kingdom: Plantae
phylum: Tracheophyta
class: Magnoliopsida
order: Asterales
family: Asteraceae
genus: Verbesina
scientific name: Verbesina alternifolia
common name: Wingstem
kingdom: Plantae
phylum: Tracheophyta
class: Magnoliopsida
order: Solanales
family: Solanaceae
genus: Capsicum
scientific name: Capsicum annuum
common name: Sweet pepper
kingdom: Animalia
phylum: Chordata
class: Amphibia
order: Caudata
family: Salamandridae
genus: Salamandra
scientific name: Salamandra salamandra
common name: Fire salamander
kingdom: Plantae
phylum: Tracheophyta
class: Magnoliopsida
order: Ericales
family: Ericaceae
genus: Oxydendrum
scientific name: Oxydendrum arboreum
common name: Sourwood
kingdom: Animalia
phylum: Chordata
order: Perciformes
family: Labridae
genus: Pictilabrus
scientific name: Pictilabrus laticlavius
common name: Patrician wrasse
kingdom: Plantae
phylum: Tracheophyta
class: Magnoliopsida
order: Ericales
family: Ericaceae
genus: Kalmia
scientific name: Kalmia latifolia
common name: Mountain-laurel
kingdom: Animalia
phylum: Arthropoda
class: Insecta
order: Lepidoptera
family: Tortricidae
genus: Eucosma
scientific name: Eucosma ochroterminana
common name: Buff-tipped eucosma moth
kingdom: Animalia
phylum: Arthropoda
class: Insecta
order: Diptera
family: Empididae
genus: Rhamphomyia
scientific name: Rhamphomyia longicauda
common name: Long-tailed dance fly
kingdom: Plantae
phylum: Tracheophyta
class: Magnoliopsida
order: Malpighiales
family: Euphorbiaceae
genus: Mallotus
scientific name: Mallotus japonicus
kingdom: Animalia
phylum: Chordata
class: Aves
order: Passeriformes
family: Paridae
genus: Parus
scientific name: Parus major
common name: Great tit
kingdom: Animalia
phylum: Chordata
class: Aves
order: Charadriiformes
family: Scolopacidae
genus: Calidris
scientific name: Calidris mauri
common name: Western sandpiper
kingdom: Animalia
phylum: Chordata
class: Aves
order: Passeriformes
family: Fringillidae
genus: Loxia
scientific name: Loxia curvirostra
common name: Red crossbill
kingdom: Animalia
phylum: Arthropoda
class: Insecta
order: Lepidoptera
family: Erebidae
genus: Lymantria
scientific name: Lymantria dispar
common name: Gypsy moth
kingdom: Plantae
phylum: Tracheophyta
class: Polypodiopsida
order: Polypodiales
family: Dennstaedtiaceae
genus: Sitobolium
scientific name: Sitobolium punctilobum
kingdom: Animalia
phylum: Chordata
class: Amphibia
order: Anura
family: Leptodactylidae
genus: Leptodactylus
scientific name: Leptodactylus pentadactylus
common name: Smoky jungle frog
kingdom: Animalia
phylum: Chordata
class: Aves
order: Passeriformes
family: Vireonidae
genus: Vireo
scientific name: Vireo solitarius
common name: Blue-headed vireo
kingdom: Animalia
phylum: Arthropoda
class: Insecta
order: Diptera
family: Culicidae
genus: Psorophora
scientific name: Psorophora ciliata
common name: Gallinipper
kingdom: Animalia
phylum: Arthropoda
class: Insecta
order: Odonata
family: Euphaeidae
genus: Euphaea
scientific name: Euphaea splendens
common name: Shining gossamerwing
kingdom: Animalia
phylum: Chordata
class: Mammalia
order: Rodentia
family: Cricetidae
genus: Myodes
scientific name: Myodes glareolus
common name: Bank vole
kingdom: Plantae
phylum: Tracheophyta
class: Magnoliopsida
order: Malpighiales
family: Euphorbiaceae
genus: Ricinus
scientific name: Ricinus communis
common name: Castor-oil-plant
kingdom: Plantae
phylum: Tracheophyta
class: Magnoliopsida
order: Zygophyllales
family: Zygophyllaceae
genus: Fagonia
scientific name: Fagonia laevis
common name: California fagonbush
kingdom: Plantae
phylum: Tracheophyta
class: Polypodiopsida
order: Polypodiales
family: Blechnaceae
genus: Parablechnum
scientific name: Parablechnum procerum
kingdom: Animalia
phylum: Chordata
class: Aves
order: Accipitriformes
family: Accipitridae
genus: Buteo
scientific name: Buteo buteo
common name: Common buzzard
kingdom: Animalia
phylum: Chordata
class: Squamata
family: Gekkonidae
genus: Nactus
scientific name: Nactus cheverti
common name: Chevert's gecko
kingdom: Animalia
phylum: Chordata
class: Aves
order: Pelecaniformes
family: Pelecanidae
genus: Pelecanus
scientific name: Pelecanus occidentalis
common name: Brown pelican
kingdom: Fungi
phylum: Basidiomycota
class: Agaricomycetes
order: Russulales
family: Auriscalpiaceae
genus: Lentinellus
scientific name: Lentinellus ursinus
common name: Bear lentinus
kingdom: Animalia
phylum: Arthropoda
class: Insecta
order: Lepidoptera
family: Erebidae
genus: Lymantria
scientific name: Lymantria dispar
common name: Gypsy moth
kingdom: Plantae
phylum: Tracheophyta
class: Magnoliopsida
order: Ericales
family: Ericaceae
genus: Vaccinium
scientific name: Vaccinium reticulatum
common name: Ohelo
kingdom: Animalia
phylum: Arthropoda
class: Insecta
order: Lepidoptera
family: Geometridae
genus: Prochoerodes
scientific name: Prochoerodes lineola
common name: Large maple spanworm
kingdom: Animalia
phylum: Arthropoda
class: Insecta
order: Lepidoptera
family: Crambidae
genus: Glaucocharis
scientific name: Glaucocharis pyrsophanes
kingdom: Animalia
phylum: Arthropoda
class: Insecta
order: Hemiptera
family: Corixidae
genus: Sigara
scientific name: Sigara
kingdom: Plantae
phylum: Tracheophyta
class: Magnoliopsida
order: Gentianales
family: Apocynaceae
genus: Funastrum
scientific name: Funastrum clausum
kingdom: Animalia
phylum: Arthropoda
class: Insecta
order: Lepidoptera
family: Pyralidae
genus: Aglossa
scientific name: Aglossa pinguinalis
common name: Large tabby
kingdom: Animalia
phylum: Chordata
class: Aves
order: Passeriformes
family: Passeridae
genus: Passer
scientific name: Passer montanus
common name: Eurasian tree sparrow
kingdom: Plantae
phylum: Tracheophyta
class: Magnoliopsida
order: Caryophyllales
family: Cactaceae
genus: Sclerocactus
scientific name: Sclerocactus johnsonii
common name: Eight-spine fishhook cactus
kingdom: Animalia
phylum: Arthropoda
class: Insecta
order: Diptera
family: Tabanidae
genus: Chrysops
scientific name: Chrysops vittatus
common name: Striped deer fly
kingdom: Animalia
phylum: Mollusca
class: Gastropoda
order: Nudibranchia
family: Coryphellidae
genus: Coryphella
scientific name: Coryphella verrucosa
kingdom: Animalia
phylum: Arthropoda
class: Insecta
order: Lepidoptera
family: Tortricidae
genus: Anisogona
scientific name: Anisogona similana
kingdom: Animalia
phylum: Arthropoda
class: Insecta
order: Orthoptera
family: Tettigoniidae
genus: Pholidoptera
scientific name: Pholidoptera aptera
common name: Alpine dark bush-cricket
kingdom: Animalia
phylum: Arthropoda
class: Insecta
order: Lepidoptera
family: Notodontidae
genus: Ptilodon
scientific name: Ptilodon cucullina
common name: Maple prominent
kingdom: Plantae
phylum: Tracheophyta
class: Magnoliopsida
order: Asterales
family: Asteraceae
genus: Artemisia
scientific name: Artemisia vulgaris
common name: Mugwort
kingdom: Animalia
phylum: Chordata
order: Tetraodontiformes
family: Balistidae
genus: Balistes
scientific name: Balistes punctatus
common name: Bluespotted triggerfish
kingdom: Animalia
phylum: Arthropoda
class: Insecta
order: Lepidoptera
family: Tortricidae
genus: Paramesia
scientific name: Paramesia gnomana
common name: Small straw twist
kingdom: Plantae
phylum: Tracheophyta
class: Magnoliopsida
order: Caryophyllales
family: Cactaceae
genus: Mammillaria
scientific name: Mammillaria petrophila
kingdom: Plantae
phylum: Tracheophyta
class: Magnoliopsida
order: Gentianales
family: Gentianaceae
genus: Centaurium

---

▶ What to work on:
Reproduce verbatim the lines from the line containing "genus: Buteo" up to and including the line containing "scientific name: Pelecanus occidentalis".

▶ Solution:
genus: Buteo
scientific name: Buteo buteo
common name: Common buzzard
kingdom: Animalia
phylum: Chordata
class: Squamata
family: Gekkonidae
genus: Nactus
scientific name: Nactus cheverti
common name: Chevert's gecko
kingdom: Animalia
phylum: Chordata
class: Aves
order: Pelecaniformes
family: Pelecanidae
genus: Pelecanus
scientific name: Pelecanus occidentalis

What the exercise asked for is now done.